40 metros: puedo ver sus horribles rostros, tanto a izquierda como a derecha. 30 metros: el africano viene como un misil hacia Cristina. 20 metros: le digo a Cristina que siga corriendo y no mire atrás. 10 metros: veo a Cristina subir la alambrada. Me paro en seco y espero al africano, que ya casi estaba sobre mí. Extiende sus manos y abre aun más su boca enseñándome unos dientes negros, tintados con sangre seca. Le espero. En el último instante me agacho. Cuando está sobre mí, me vuelvo a poner de pie. El africano sale volando por los aires; retomo la carrera.

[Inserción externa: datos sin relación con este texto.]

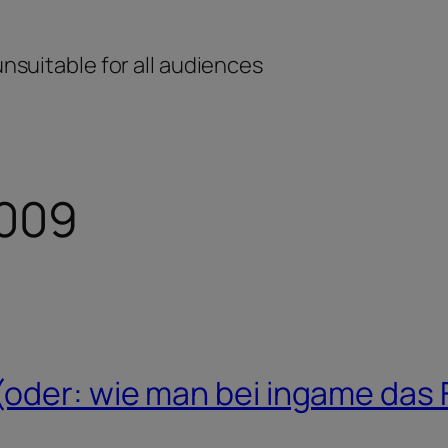
unsuitable for all audiences
2009
oder: wie man bei ingame das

-¡Marcos! -creo oír a Cristina gritar.

Salto hacia a la alambrada con sus alientos en mi espalda. Comienzo a trepar, uno de ellos me agarra el pie. El cabrón tira con fuerza. Siento un aire caliente en mi pantorrilla, al mismo tiempo que la alambrada comienza a moverse; los muertos ya están aquí. Sacudo el pie con fuerza y siento un pinchazo en mi gemelo derecho. La zapatilla me es arrebatada y, con las fuerzas que me quedan, doy un último salto. Caigo del otro lado y la hierba amortigua mi caída aparatosa. Por un segundo me quedo observando a cientos de caras, todas y cada una de ellas fijadas en mí, gimiendo, gruñendo, protestando por no poder tenerme.


Cristina me ayuda a ponerme de pie y, rengueando, reanudamos la carrera hacia la urbanización cuando creo oír como la alambrada comienza a ceder.